§ Work to complete:
Find "right shoulder: (141, 115)" in the data, then restate the line it sits in and every later line word for word, ending with the last line.

=== Records for this exercise ===

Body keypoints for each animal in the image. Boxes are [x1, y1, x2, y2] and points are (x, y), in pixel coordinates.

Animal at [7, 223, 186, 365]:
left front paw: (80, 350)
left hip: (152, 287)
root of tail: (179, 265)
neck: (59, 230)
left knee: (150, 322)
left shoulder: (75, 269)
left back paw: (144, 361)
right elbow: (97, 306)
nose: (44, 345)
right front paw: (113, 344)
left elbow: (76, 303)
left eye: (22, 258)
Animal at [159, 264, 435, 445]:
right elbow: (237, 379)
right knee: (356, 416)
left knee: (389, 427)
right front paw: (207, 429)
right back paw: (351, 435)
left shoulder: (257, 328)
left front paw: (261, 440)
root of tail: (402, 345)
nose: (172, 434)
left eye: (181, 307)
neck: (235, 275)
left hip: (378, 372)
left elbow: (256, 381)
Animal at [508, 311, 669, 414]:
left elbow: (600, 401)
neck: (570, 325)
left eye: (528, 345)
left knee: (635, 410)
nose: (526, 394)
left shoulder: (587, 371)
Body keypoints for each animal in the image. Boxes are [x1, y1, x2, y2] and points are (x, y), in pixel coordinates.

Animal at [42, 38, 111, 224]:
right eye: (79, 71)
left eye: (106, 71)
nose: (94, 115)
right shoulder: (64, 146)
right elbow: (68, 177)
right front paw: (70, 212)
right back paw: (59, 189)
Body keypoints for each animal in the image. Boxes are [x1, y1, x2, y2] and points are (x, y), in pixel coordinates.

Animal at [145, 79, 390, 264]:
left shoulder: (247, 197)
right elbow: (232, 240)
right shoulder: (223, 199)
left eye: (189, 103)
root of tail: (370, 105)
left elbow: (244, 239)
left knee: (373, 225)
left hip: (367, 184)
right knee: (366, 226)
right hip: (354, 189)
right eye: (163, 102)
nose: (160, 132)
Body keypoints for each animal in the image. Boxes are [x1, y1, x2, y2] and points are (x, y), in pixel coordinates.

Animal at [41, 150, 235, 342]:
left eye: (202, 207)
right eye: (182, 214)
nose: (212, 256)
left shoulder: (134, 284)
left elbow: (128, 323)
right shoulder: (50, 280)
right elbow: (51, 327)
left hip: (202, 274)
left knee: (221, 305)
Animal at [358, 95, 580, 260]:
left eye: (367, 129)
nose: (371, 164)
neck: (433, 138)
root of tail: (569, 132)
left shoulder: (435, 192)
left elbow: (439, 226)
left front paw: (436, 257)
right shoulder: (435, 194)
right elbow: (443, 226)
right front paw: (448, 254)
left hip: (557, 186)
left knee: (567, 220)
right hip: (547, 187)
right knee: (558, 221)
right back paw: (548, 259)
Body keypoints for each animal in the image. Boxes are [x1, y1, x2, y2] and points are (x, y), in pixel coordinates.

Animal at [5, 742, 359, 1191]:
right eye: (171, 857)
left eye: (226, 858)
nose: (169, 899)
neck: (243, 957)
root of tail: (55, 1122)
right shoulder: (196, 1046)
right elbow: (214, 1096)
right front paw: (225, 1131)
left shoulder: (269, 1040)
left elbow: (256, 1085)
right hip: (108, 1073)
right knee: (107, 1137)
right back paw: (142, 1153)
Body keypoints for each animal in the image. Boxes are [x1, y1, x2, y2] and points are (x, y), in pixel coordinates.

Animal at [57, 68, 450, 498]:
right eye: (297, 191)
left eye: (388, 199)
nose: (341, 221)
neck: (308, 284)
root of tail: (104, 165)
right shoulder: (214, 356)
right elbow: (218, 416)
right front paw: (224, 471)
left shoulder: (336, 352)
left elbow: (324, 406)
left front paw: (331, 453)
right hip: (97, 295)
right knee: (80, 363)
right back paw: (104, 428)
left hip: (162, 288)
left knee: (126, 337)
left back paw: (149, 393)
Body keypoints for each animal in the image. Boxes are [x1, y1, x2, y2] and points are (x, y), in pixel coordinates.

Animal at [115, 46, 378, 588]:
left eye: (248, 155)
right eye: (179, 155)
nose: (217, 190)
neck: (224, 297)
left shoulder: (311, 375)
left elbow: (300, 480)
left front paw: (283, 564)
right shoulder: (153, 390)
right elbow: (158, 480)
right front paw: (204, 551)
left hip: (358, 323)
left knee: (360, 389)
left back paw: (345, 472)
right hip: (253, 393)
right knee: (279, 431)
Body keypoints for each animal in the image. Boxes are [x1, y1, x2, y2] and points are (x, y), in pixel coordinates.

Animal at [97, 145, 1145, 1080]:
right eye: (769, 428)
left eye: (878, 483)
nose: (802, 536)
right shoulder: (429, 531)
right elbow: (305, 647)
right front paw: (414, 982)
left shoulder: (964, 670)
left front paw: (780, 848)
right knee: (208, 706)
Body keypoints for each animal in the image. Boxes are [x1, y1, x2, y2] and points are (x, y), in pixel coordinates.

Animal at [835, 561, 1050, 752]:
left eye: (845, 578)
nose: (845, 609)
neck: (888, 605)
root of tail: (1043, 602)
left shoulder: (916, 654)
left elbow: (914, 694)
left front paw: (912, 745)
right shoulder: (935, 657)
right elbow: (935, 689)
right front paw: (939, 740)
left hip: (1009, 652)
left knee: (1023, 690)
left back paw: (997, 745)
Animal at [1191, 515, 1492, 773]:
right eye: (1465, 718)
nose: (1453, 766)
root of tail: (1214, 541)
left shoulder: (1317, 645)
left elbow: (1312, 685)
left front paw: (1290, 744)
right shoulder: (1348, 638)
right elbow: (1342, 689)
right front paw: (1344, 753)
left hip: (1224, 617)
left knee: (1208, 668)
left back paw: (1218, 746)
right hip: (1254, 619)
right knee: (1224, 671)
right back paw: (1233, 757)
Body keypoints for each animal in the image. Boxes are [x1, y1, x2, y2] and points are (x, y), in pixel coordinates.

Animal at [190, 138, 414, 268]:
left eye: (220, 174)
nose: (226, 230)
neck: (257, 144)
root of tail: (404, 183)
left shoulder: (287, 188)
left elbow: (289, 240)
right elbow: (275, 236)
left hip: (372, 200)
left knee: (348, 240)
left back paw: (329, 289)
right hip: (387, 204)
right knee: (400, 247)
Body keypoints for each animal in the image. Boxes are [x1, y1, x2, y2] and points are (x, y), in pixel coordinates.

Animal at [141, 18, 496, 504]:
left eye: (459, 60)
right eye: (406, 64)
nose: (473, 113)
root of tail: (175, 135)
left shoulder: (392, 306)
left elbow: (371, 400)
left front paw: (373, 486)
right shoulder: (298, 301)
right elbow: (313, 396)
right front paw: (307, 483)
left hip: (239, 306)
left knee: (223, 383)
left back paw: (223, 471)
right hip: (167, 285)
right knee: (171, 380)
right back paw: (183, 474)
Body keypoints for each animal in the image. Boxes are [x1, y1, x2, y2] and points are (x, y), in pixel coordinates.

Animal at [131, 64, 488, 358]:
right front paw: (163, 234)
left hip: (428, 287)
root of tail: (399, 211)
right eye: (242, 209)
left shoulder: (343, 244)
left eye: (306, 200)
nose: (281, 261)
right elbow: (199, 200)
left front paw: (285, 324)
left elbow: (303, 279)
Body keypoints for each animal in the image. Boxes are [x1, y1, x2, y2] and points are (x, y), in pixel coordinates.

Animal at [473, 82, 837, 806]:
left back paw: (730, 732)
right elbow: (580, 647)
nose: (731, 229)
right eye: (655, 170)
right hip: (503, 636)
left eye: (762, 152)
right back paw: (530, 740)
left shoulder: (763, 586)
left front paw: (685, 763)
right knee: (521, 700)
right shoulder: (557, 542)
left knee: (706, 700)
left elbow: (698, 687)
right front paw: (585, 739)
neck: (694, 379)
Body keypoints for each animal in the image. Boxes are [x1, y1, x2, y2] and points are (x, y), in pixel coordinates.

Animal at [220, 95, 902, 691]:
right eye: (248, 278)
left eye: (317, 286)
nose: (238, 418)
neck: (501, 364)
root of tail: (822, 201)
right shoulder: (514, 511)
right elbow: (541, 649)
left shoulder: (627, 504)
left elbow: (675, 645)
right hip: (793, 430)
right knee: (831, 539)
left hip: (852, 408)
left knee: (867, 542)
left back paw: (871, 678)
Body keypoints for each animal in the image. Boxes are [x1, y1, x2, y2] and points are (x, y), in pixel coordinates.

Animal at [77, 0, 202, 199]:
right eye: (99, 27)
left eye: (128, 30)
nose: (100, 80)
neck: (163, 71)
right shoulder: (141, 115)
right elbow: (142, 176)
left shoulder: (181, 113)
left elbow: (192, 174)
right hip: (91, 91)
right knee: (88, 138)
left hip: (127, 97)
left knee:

===

§ Exercise answer:
right shoulder: (141, 115)
right elbow: (142, 176)
left shoulder: (181, 113)
left elbow: (192, 174)
right hip: (91, 91)
right knee: (88, 138)
left hip: (127, 97)
left knee:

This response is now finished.